Il ne faut pas en conclure cependant qu'il est doté
d'une forme de gouvernement simple. Rien ne serait plus éloigné
de la vérité. Un gouvernement autocratique ne
doit plaire qu'au dictateur ; dans une démocratie,
le gouvernement est tenu de s'occuper du citoyen ordinaire,
de son bien-être, de sa sécurité, de ses
aspirations. Il doit tenir compte des désirs qui s'expriment
au sein des mouvements populaires et des comités d'action
paroissiale. Le gouvernement du peuple, par le peuple, pour
le peuple, est infiniment plus compliqué que ne le
sont, par exemple, la monarchie absolue et la dictature.
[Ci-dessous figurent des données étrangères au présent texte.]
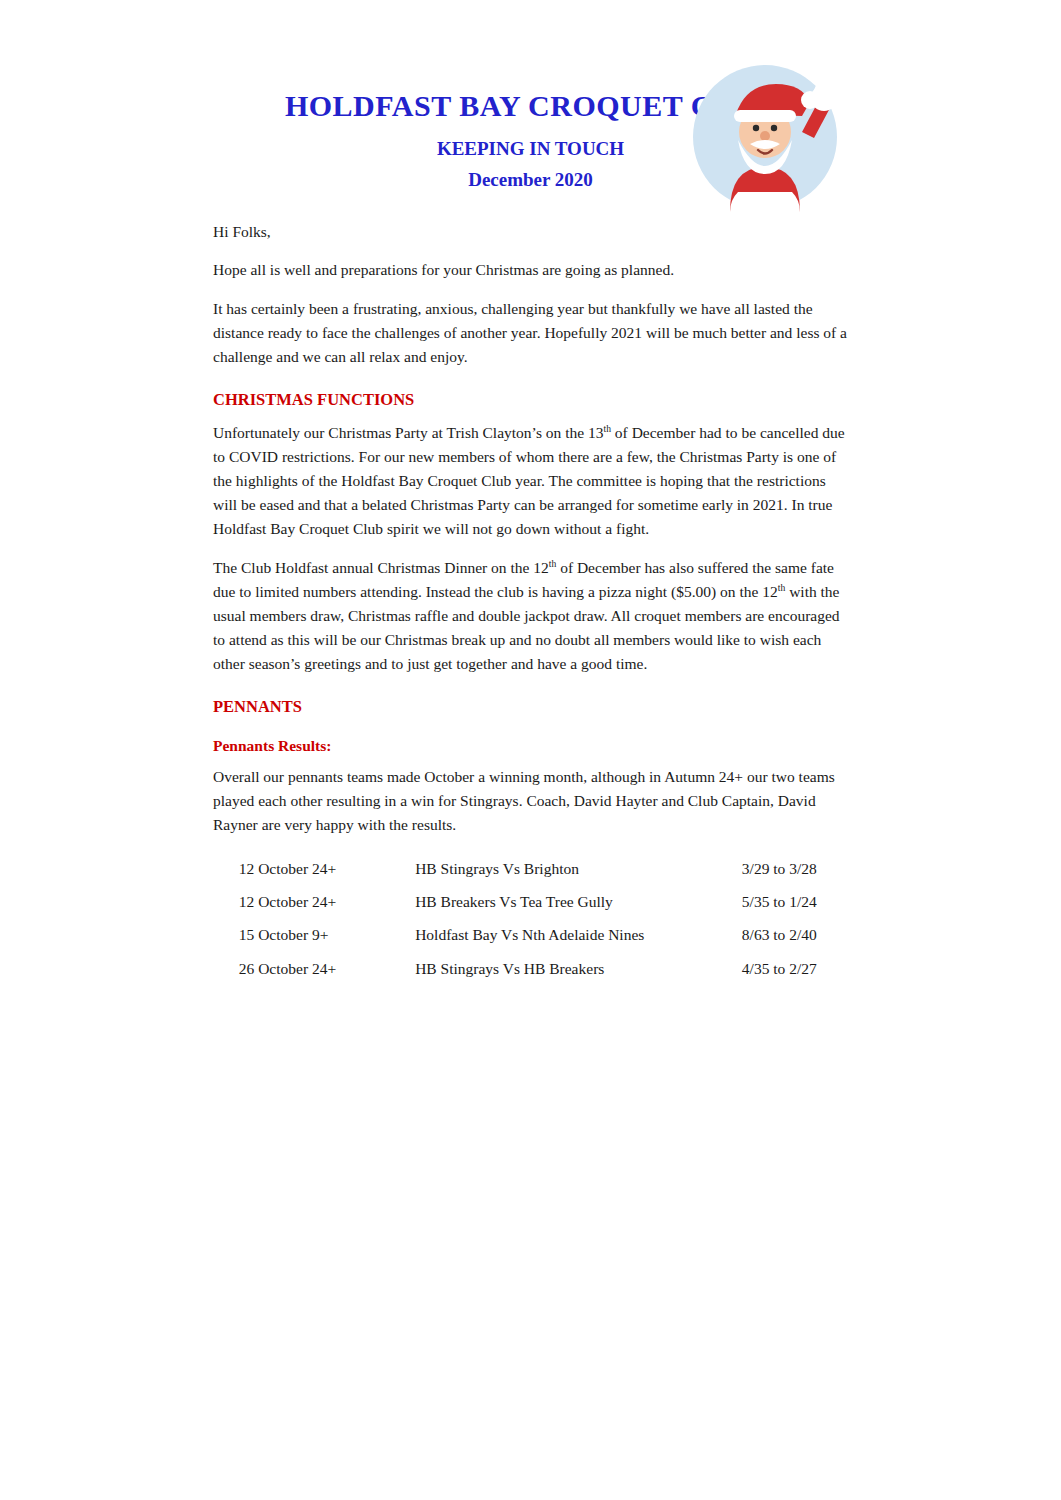HOLDFAST BAY CROQUET CLUB
KEEPING IN TOUCH
December 2020
Hi Folks,
Hope all is well and preparations for your Christmas are going as planned.
It has certainly been a frustrating, anxious, challenging year but thankfully we have all lasted the distance ready to face the challenges of another year. Hopefully 2021 will be much better and less of a challenge and we can all relax and enjoy.
CHRISTMAS FUNCTIONS
Unfortunately our Christmas Party at Trish Clayton’s on the 13th of December had to be cancelled due to COVID restrictions. For our new members of whom there are a few, the Christmas Party is one of the highlights of the Holdfast Bay Croquet Club year. The committee is hoping that the restrictions will be eased and that a belated Christmas Party can be arranged for sometime early in 2021. In true Holdfast Bay Croquet Club spirit we will not go down without a fight.
The Club Holdfast annual Christmas Dinner on the 12th of December has also suffered the same fate due to limited numbers attending. Instead the club is having a pizza night ($5.00) on the 12th with the usual members draw, Christmas raffle and double jackpot draw. All croquet members are encouraged to attend as this will be our Christmas break up and no doubt all members would like to wish each other season’s greetings and to just get together and have a good time.
PENNANTS
Pennants Results:
Overall our pennants teams made October a winning month, although in Autumn 24+ our two teams played each other resulting in a win for Stingrays. Coach, David Hayter and Club Captain, David Rayner are very happy with the results.
| 12 October 24+ | HB Stingrays Vs Brighton | 3/29 to 3/28 |
| 12 October 24+ | HB Breakers Vs Tea Tree Gully | 5/35 to 1/24 |
| 15 October 9+ | Holdfast Bay Vs Nth Adelaide Nines | 8/63 to 2/40 |
| 26 October 24+ | HB Stingrays Vs HB Breakers | 4/35 to 2/27 |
Le gouvernement du Canada est modelé, dans ses grandes
lignes, sur le régime britannique. On y retrouve les
grands principes de la représentation populaire ;
de l'égalité politique ; de la responsabilité
ministérielle, qui du cabinet choisi par le principal
parti politique s'étend, par l'entremise du Parlement,
jusqu'aux électeurs ; des deux chambres, dont
l'une élue par le peuple et l'autre composée
de membres nommés à vie ; de la présence
à sa tête de la Couronne, placée loin
du tumulte de l'arène politique.
D'autre part, le Canada possède un mode de gouvernement
fédératif du fait qu'il se compose de plusieurs
provinces, c'est-à-dire d'entités politiques
distinctes qui exercent des pouvoirs gouvernementaux dans
le domaine provincial, mais s'allient les unes aux autres
pour régler les questions intéressant le pays
tout entier.
Le Commonwealth
Le meilleur moyen de bien comprendre le système de
gouvernement du Canada est, semble-t-il, de commencer par
étudier la position de notre pays au sein du Commonwealth.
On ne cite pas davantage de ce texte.